Building Better Teachers

While there are certainly people who are born teachers, there aren’t enough of them to satisfy the need for a highly qualified teacher in every classroom. Good teachers must be trained in the art and science of teaching (and, yes, it is both an art and a science!) and that comes from a combination of study and experience.

A foundation in Colorado seems to understand this and is willing to put some money behind it. The Boettcher Foundation plans to spend $1 millon a year to train as many as 20 teachers to teach in high-needs schools in the Denver area. The participants will study in a special Masters program at the same time they are teaching in a high-needs school under the mentorship of an experienced teacher.

Such alternative paths to teaching appear to be growing in popularity, including in Colorado, said Robert Reichardt of the Denver-based Alliance for Quality Teaching.

But where the Boettcher program differs is in its mentoring, officials from both districts said. Many alternative programs put new teachers into the classroom with little preparation. Even student teachers in traditional training programs spend only about four months in a classroom with a teacher.

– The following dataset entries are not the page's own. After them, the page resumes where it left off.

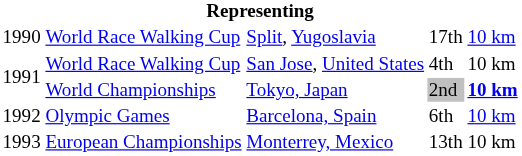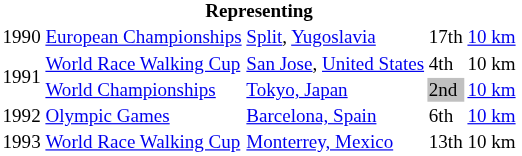Split, Yugoslavia | column 2: World Race Walking Cup -> European Championships
Tokyo, Japan | column 5: bold -> normal
Monterrey, Mexico | column 2: European Championships -> World Race Walking Cup
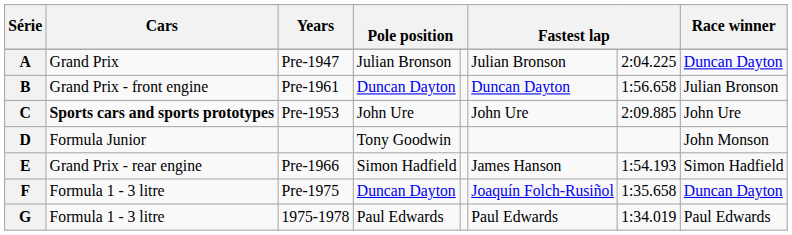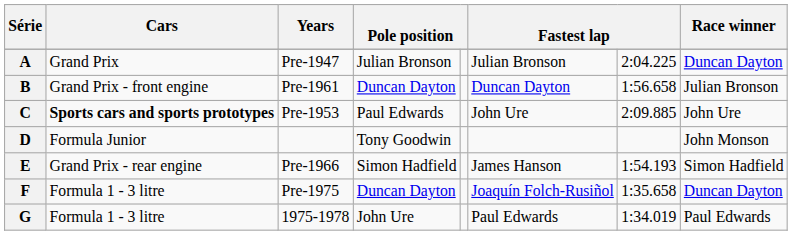C | column 4: John Ure -> Paul Edwards
G | column 4: Paul Edwards -> John Ure
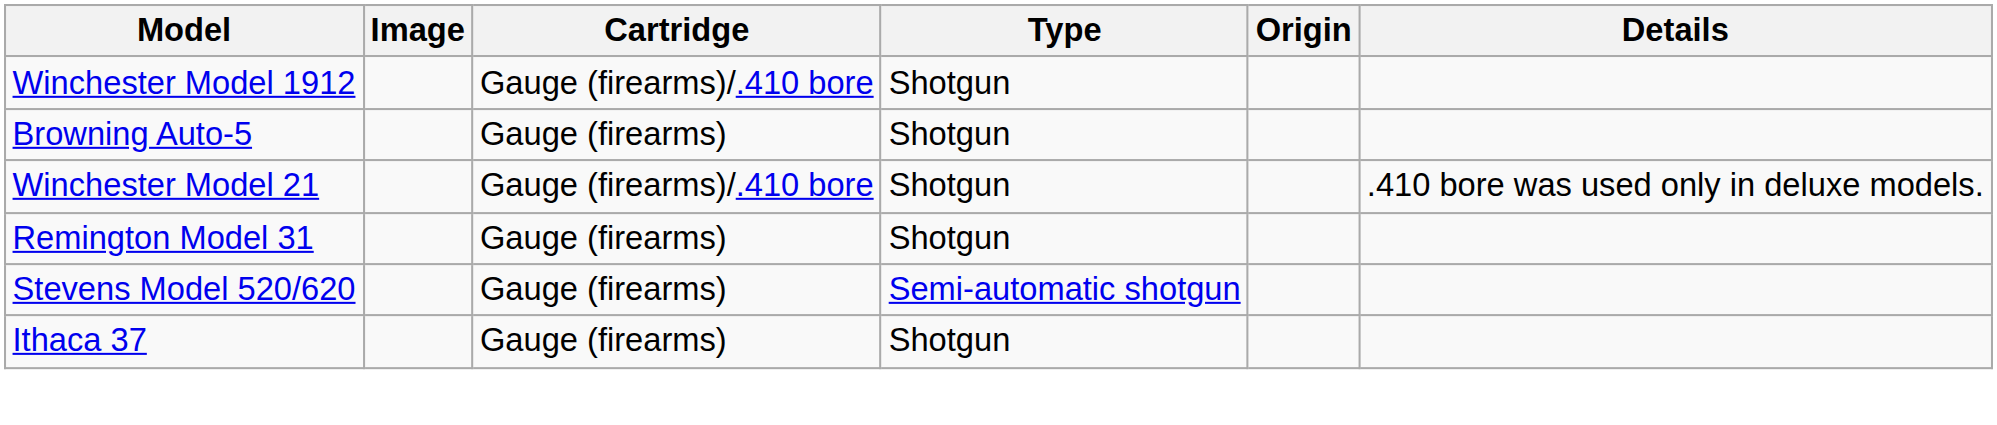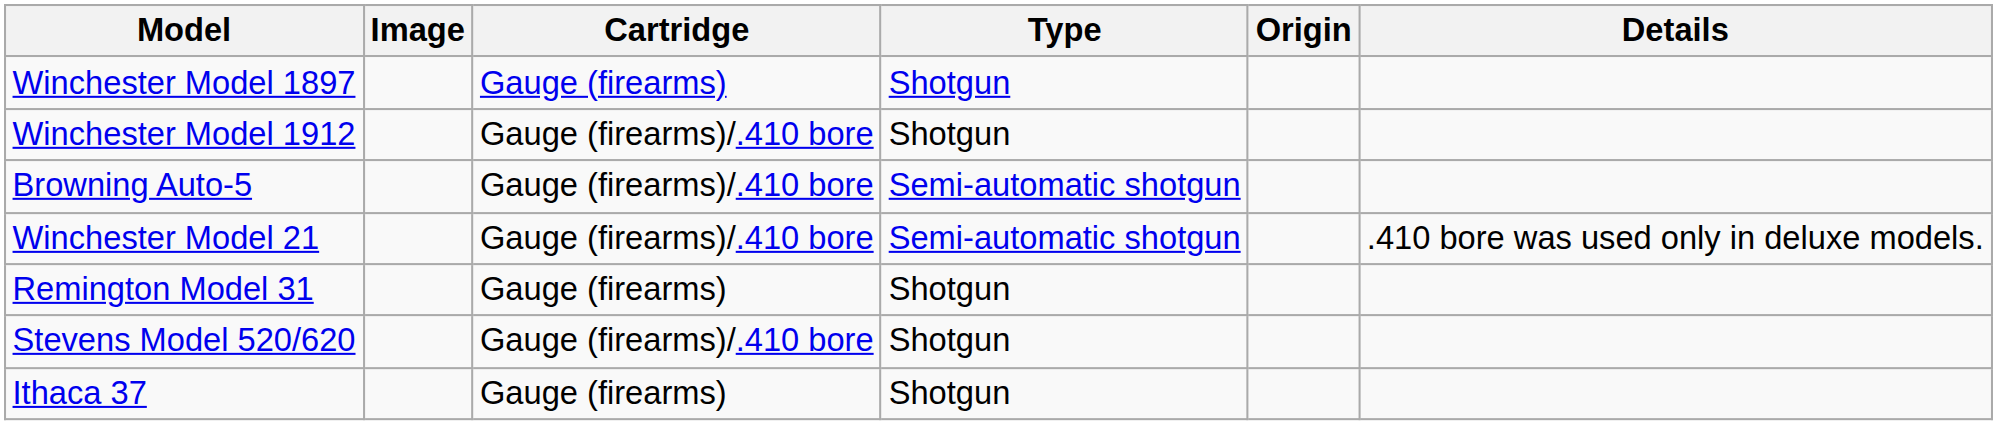+ row: Winchester Model 1897 | Gauge (firearms) | Shotgun
Browning Auto-5 | Cartridge: Gauge (firearms) -> Gauge (firearms)/.410 bore
Browning Auto-5 | Type: Shotgun -> Semi-automatic shotgun
Winchester Model 21 | Type: Shotgun -> Semi-automatic shotgun
Stevens Model 520/620 | Cartridge: Gauge (firearms) -> Gauge (firearms)/.410 bore
Stevens Model 520/620 | Type: Semi-automatic shotgun -> Shotgun
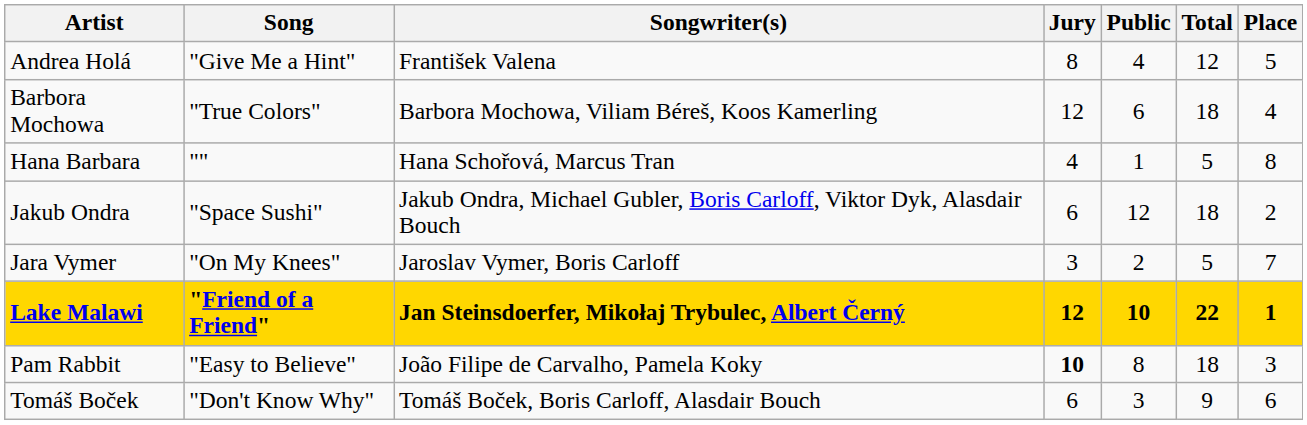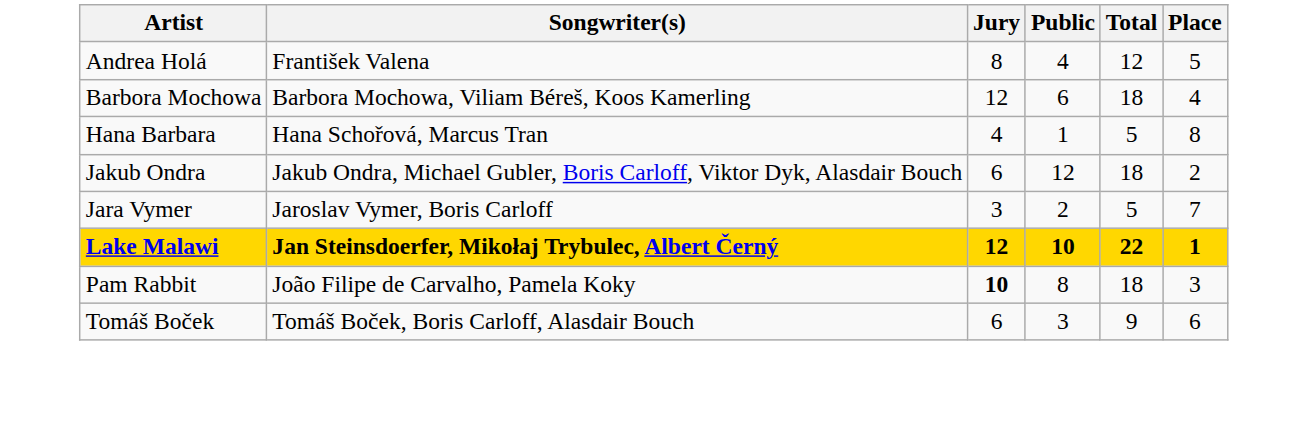- column: Song | "Give Me a Hint" | "True Colors" | "" | "Space Sushi" | "On My Knees" | "Friend of a Friend" | "Easy to Believe" | "Don't Know Why"
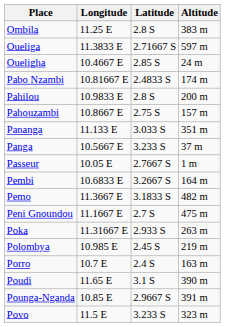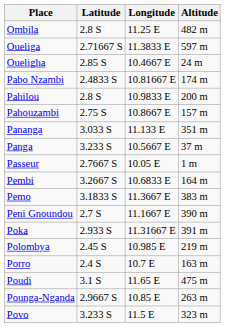columns swapped: Latitude <-> Longitude
Ombila | Altitude: 383 m -> 482 m
Pemo | Altitude: 482 m -> 383 m
Peni Gnoundou | Altitude: 475 m -> 390 m
Poka | Altitude: 263 m -> 391 m
Poudi | Altitude: 390 m -> 475 m
Pounga-Nganda | Altitude: 391 m -> 263 m
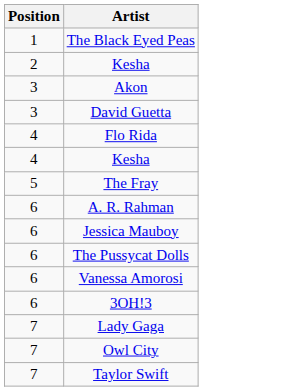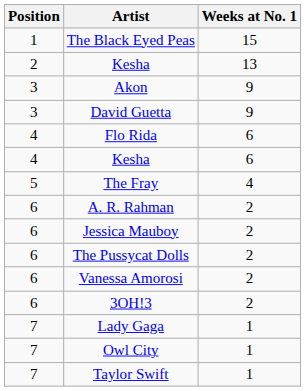+ column: Weeks at No. 1 | 15 | 13 | 9 | 9 | 6 | 6 | 4 | 2 | 2 | 2 | 2 | 2 | 1 | 1 | 1
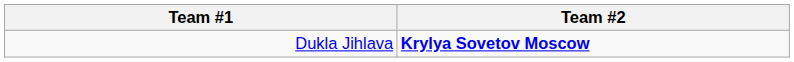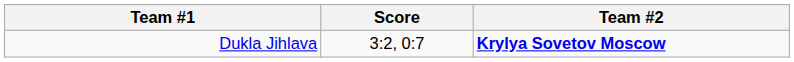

You may not believe in educational research (and there’s an awful lot of crap in that category) but there are far too many studies showing that the best teachers learned by doing, assisted by a strong support system within the school, to ignore this concept. We need alternative paths to teaching for a variety of reasons beyond just a shortage of instructors. However, just giving someone a certificate because they have the right major or have passed a couple of tests, is the wrong path. Without a mentoring program to support and train them, new teachers with these minimal "qualifications" are being set up for failure – along with their students.